▶

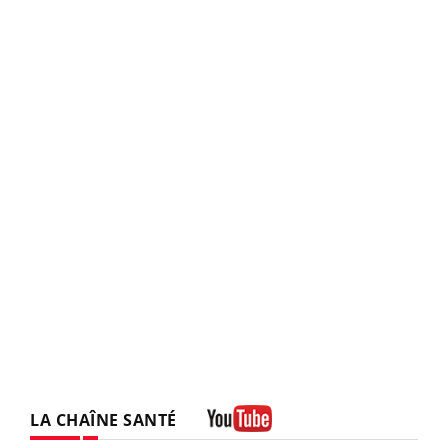
LA CHAÎNE SANTÉ
Youtube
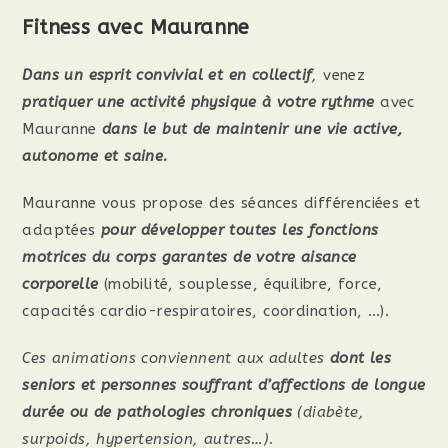
Fitness avec Mauranne
Dans un esprit convivial et en collectif
,
venez
pratiquer une activité physique à votre rythme
avec
Mauranne
dans le but de maintenir une vie active,
autonome et saine.
Mauranne vous propose des séances différenciées et
adaptées
pour développer toutes les fonctions
motrices du corps garantes de votre aisance
corporelle
(mobilité, souplesse, équilibre, force,
capacités cardio-respiratoires, coordination, …).
Ces animations conviennent aux adultes
dont les
seniors et personnes souffrant d’affections de longue
durée ou de pathologies chroniques
(diabète,
surpoids, hypertension, autres…).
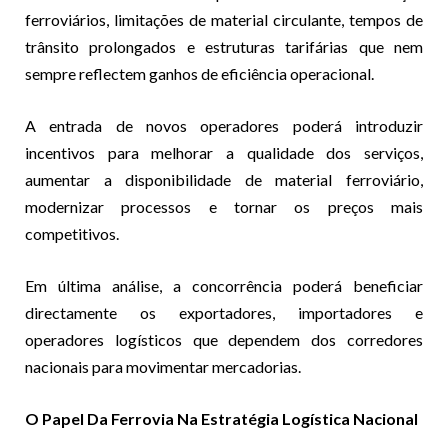
ferroviários, limitações de material circulante, tempos de
trânsito prolongados e estruturas tarifárias que nem
sempre reflectem ganhos de eficiência operacional.
A entrada de novos operadores poderá introduzir
incentivos para melhorar a qualidade dos serviços,
aumentar a disponibilidade de material ferroviário,
modernizar processos e tornar os preços mais
competitivos.
Em última análise, a concorrência poderá beneficiar
directamente os exportadores, importadores e
operadores logísticos que dependem dos corredores
nacionais para movimentar mercadorias.
O Papel Da Ferrovia Na Estratégia Logística Nacional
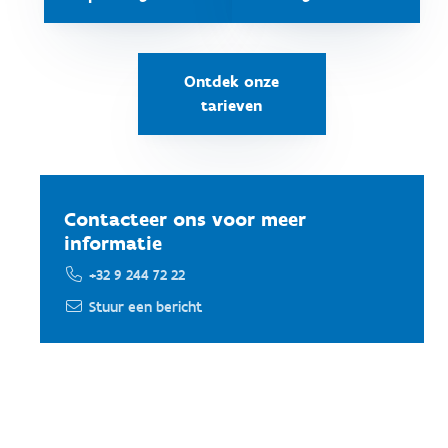
Ontdek onze
tarieven
Contacteer ons voor meer
informatie
+32 9 244 72 22
Stuur een bericht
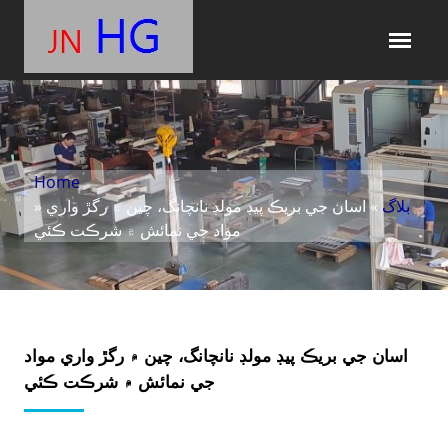
Home
بلاگ
» اسان جي بريڪ پيڊ مولڊ نانچانگ، چين ۾ رگڙ واري
»
مواد جي نمائش ۾ شرڪت ڪئي
اسان جي بريڪ پيڊ مولڊ نانچانگ، چين ۾ رگڙ واري مواد
جي نمائش ۾ شرڪت ڪئي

◀

EXERCISE INSTRUCTIONS
Return every line above verbatim, pictures excluded.

ANSWER TO THIS PROBLEM
LA CHAÎNE SANTÉ
Youtube
Fitness avec Mauranne
Dans un esprit convivial et en collectif
,
venez
pratiquer une activité physique à votre rythme
avec
Mauranne
dans le but de maintenir une vie active,
autonome et saine.
Mauranne vous propose des séances différenciées et
adaptées
pour développer toutes les fonctions
motrices du corps garantes de votre aisance
corporelle
(mobilité, souplesse, équilibre, force,
capacités cardio-respiratoires, coordination, …).
Ces animations conviennent aux adultes
dont les
seniors et personnes souffrant d’affections de longue
durée ou de pathologies chroniques
(diabète,
surpoids, hypertension, autres…).
ferroviários, limitações de material circulante, tempos de
trânsito prolongados e estruturas tarifárias que nem
sempre reflectem ganhos de eficiência operacional.
A entrada de novos operadores poderá introduzir
incentivos para melhorar a qualidade dos serviços,
aumentar a disponibilidade de material ferroviário,
modernizar processos e tornar os preços mais
competitivos.
Em última análise, a concorrência poderá beneficiar
directamente os exportadores, importadores e
operadores logísticos que dependem dos corredores
nacionais para movimentar mercadorias.
O Papel Da Ferrovia Na Estratégia Logística Nacional
Ontdek onze
tarieven
Contacteer ons voor meer
informatie
+32 9 244 72 22
Stuur een bericht
Home
بلاگ
» اسان جي بريڪ پيڊ مولڊ نانچانگ، چين ۾ رگڙ واري
»
مواد جي نمائش ۾ شرڪت ڪئي
اسان جي بريڪ پيڊ مولڊ نانچانگ، چين ۾ رگڙ واري مواد
جي نمائش ۾ شرڪت ڪئي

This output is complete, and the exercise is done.